Nigeria and Morocco are preparing to sign a definitive intergovernmental agreement in the fourth quarter of 2026 to formally advance the Nigeria-Morocco Gas Pipeline, also known as the African Atlantic Gas Pipeline. The signing will be conducted at head-of-state level, between Nigerian President Bola Tinubu and Moroccan King Mohammed VI, underscoring the political weight both nations attach to the project. The announcement followed a bilateral call between Nigerian Foreign Minister Bianca Odumegwu-Ojukwu and Moroccan Foreign Minister Nasser Bourita, during which the completion of preliminary technical studies was confirmed as a key milestone enabling the agreement to proceed.
The pipeline, first conceived a decade ago, is planned as a 6,900-kilometre hybrid offshore-onshore route running along West Africa's Atlantic coast. At a projected cost of $25 billion, it would carry a maximum capacity of 30 billion cubic metres of natural gas annually. According to Amina Benkhadra, head of Morocco's hydrocarbons and mining agency ONHYM, the infrastructure is designed to allocate 15 billion cubic metres to Morocco's domestic market, with the remainder directed toward energy exports to Europe. The project is explicitly framed as a geopolitical instrument to connect West African gas resources with European buyers — a priority that has sharpened considerably since European nations began diversifying away from Russian supply.
Beyond the pipeline itself, the bilateral discussions touched on joint opportunities in fertilizer production and distribution, with both ministers citing food security across the African continent as a driving rationale. To coordinate the broader economic relationship, both sides agreed on the immediate need to re-establish the Nigeria-Morocco Business Council. Officials indicated the revived council will operate within the framework of the African Continental Free Trade Area and draw on an existing double taxation treaty between the two countries, creating a structured commercial platform to support execution of multi-billion-dollar initiatives.
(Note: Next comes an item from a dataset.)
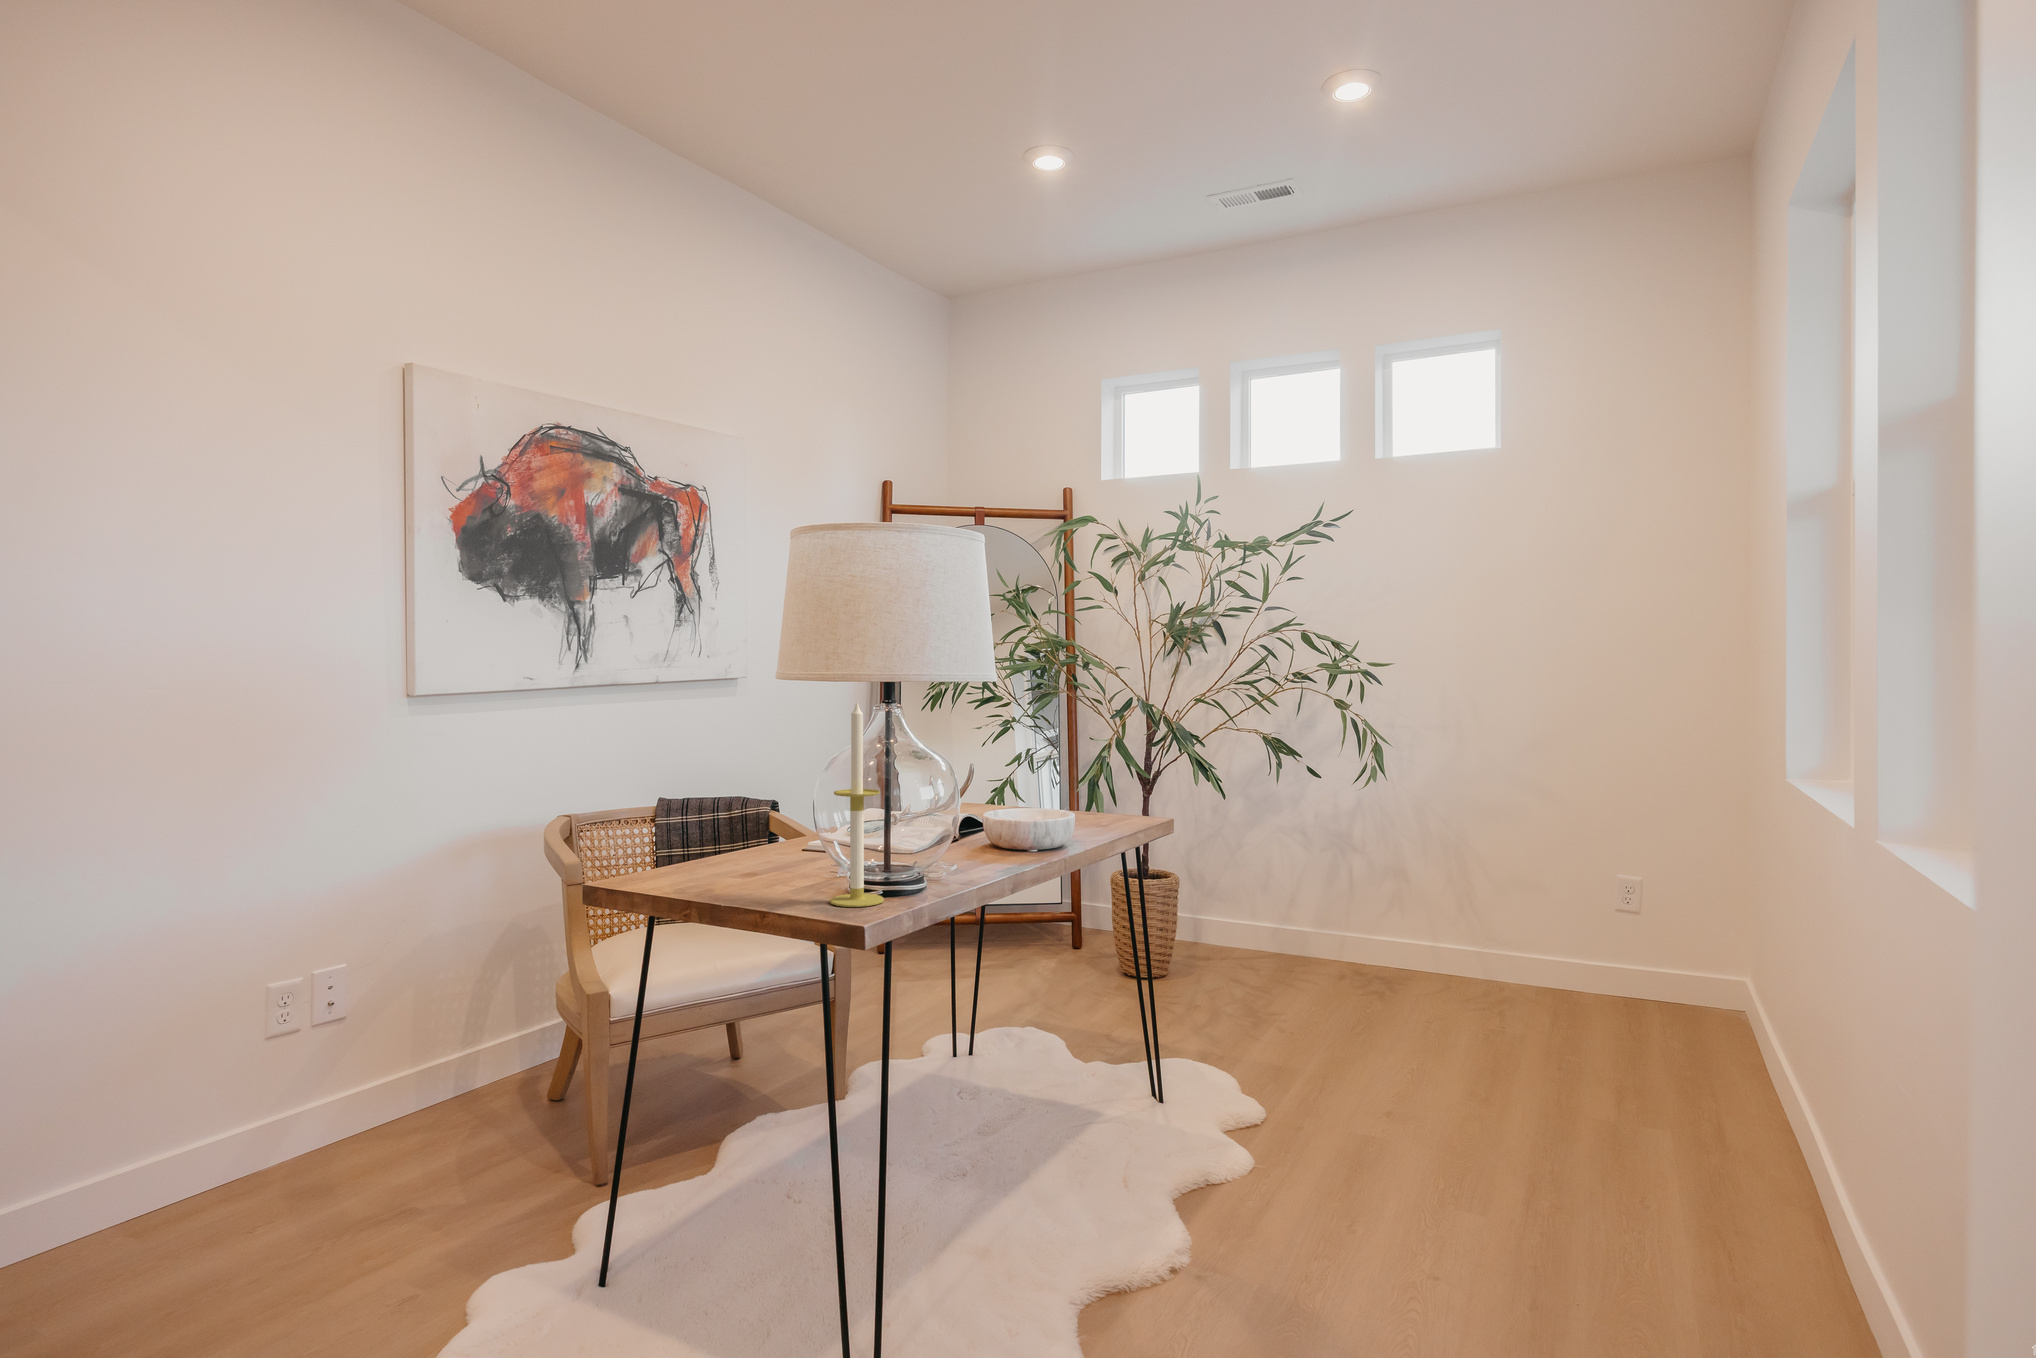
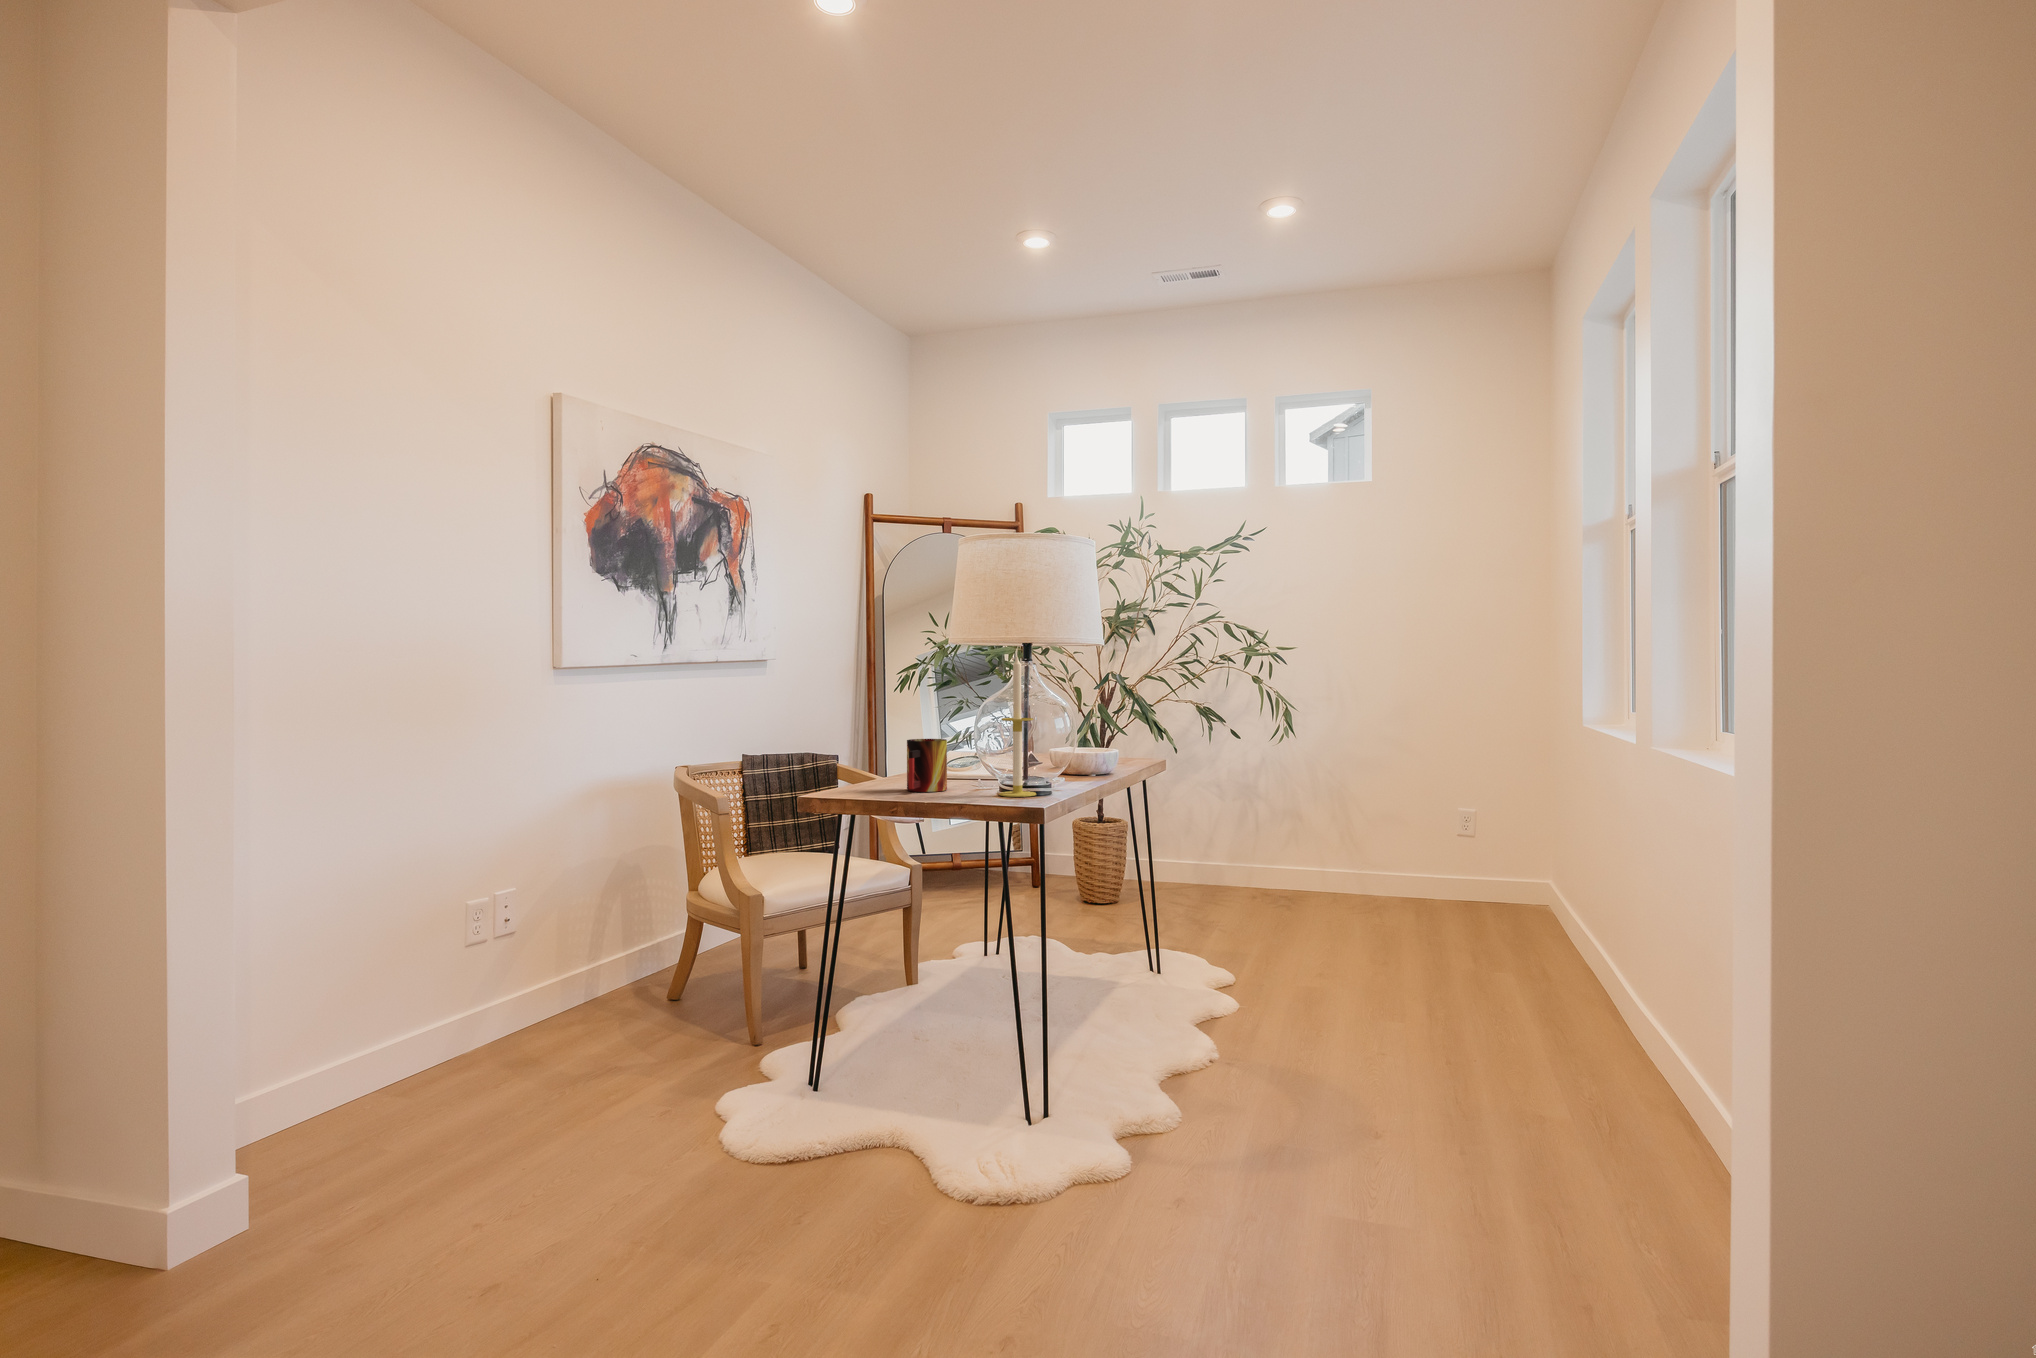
mug: none [719,809,788,887] -> present [907,739,947,792]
The project's scale and hybrid routing present a complex engineering and procurement challenge that will require significant international contracting capacity. The offshore segments along West Africa's coastline — passing through the territorial waters of more than a dozen countries — will demand deepwater and shallow-water pipeline installation expertise, subsea engineering, and extended project management capabilities. Onshore sections will require large-diameter pipeline construction across varied terrain. With preliminary technical studies now complete and a high-level agreement imminent, the project is beginning to transition from political ambition to procurement reality, though considerable permitting, financing, and front-end engineering work remains ahead before any contracts are awarded.